Grupos locais e plataformas estrangeiras acumulam divergências há anos, que ficaram mais explícitas em 2019, quando o setor discutiu um guia de autorregulação, com intermediação direta da Senacon. Nesse debate, negócios sediados fora do país foram contra a responsabilização das plataformas por anúncios de produtos falsificados, alegando liberdade de expressão. Shopee, AliExpress, OLX, Wish, Shein não aderiram ao guia. O Mercado Livre aderiu em 2021 e segue orientações do guia.

O guia atribui a responsabilidade pela aplicação dos direitos de propriedade só às empresas donas dos produtos e marcas. O IDV era favorável à corresponsabilidade, e a divergência rendeu reuniões tensas entre as partes em 2019. No dia 23 próximo haverá uma reunião no CNCP e a ideia é apresentar o seguinte: aqueles que não atuarem seguindo recomendações do guia, terão que deixar o guia.

A Shopee diz em nota que tem“ medidas de triagem proativa” para identificar violações e “fornece procedimentos” para que donos de marcas peçam remoção de infrações. Fala que “está comprometida em ajudar as pequenas e médias a crescer e prosperar [no mercado] on-line”. Diz que mais de 85% das suas vendas são de vendedores locais, que a venda de itens falsificados ou que infrinjam a propriedade intelectual é proibida e exige que vendedores sigam leis locais. “Nossa equipe no Brasil atende mais de 1 milhão de vendedores locais registrados”, diz.

A Shein afirma que “opera e continuará operando em conformidade com todas as leis locais dentro das [suas] operações comerciais”. Wish não respondeu aos contatos.

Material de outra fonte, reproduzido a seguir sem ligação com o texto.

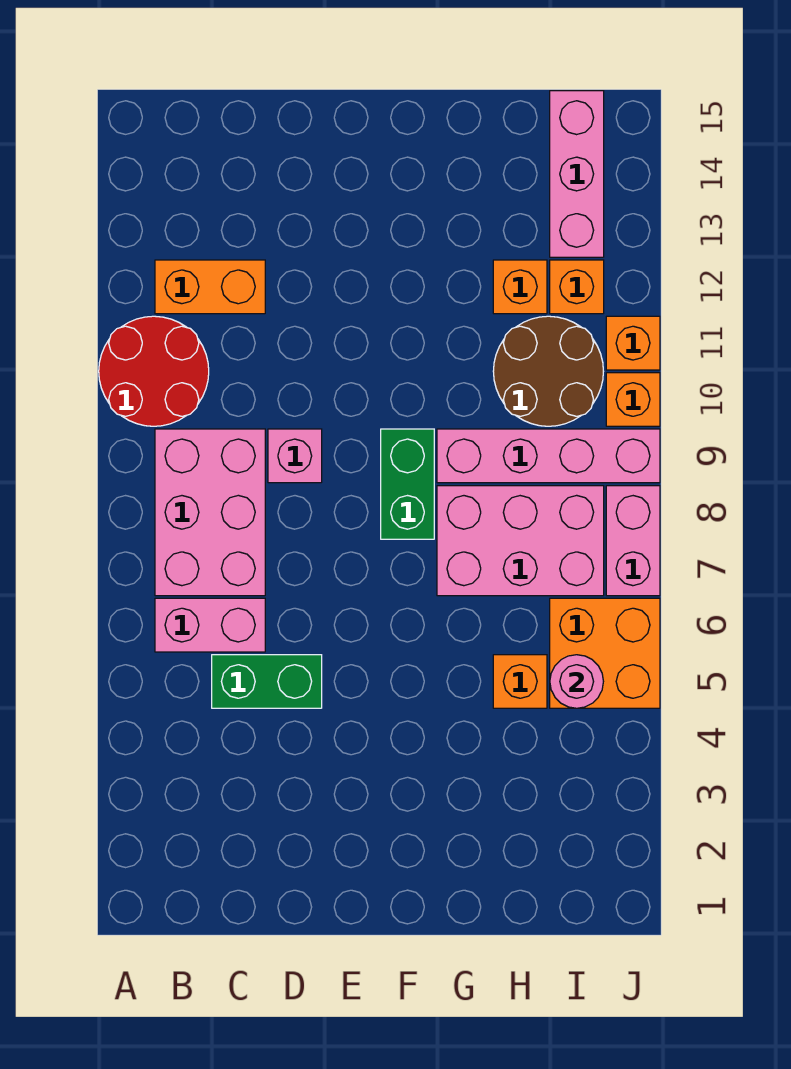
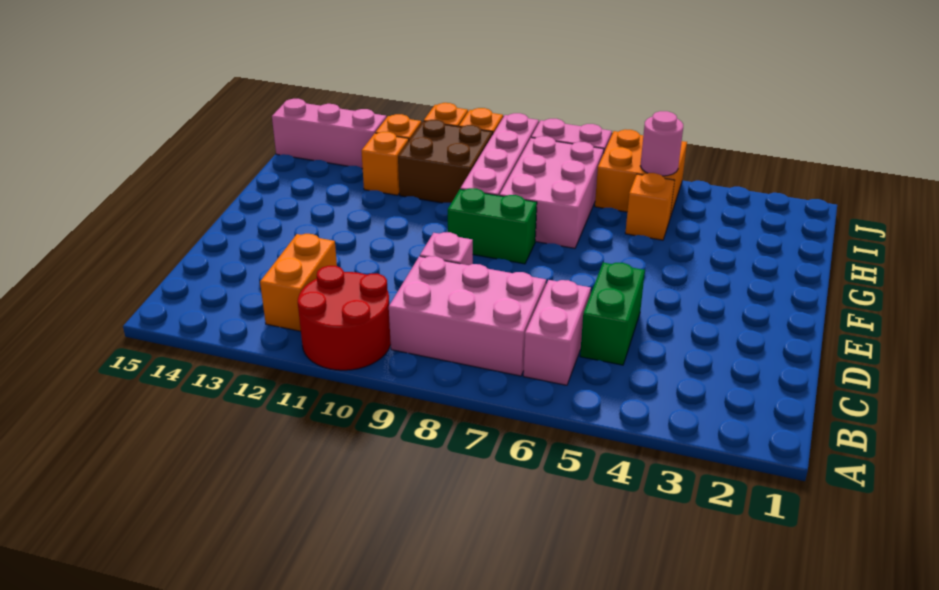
brown round brick H10:I11 level 1 -> brown brick H10:I11 level 1

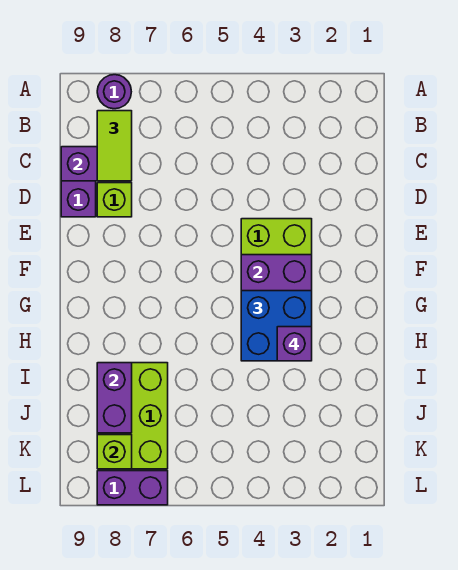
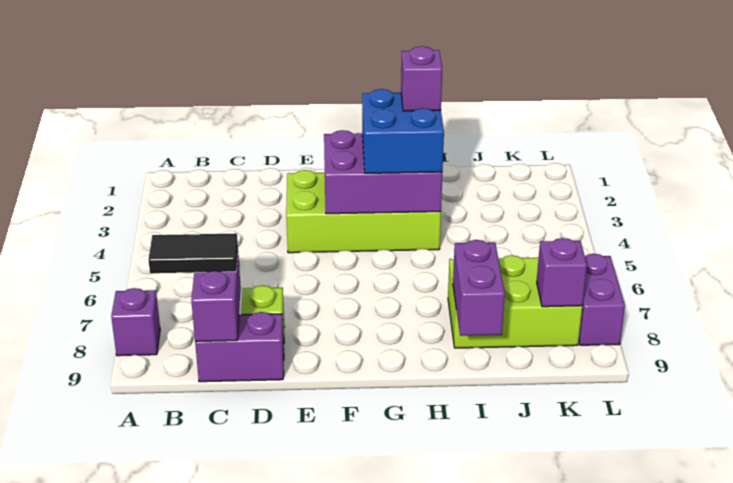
purple round brick A8 level 1 -> purple brick A8 level 1
lime tile B8:C8 level 3 -> black tile B8:C8 level 3
purple brick I8:J8 level 2 -> purple brick I8:I9 level 2
lime brick K8 level 2 -> purple brick K8 level 2

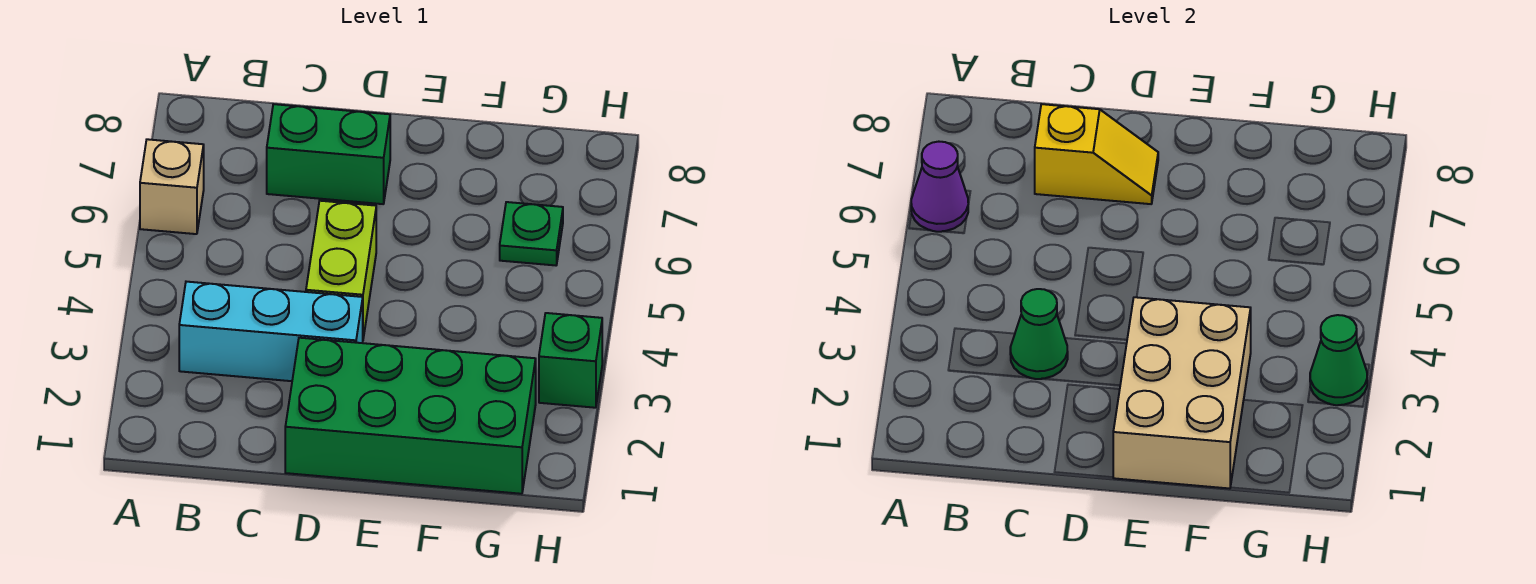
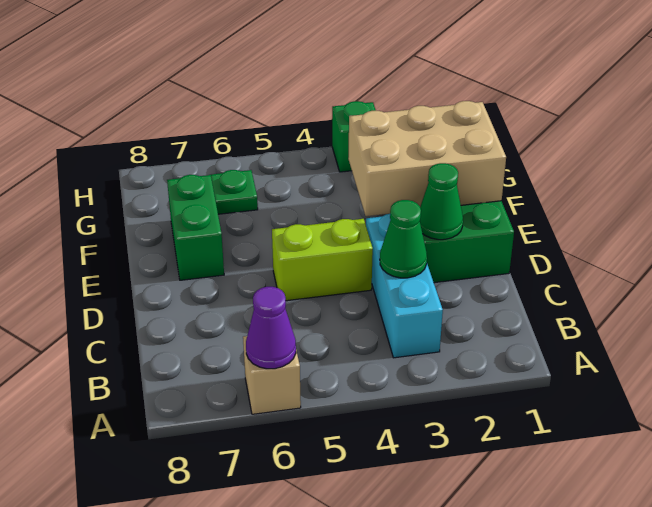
green brick C7:D7 level 1 -> green brick E7:F7 level 1
yellow slope C7:D7 level 2 top C -> none
green cone H3 level 2 -> green cone D2 level 2

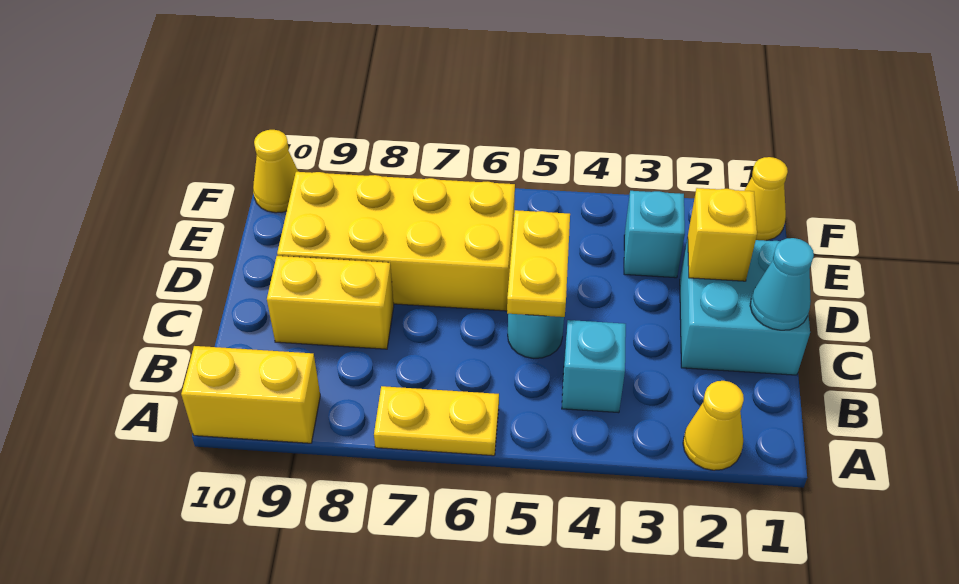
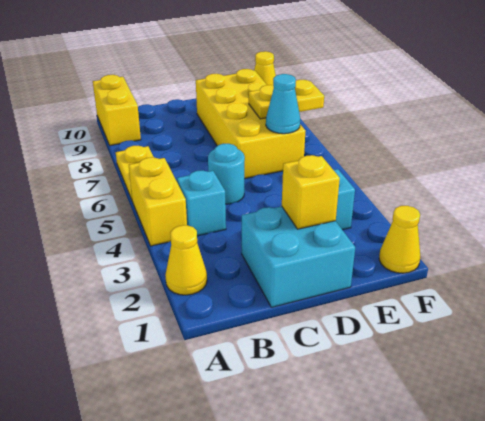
cyan cone C1 level 2 -> cyan cone E6 level 2
yellow plate C5:D5 level 2 -> yellow plate E7:F7 level 2
yellow brick C8:C9 level 1 -> yellow brick A4:A5 level 1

A OLX relata que auxilia no desenvolvimento do país e disponibiliza um espaço a usuários com respeito aos termos e condições de uso, e com negociação direta entre vendedor e comprador. Afirma que há anúncios gratuitos e sua receita advém de espaços opcionais de destaque das ofertas.

Ainda informa que apoia iniciativas que promovam um ambiente saudável de concorrência e medidas que auxiliem no combate de práticas ilícitas. E entende que sempre há melhorias que podem ser implementadas no setor e no ambiente legislativo. A OLX diz que o IDV tem papel importante nesse aprimoramento e que está à disposição para uma discussão com o instituto.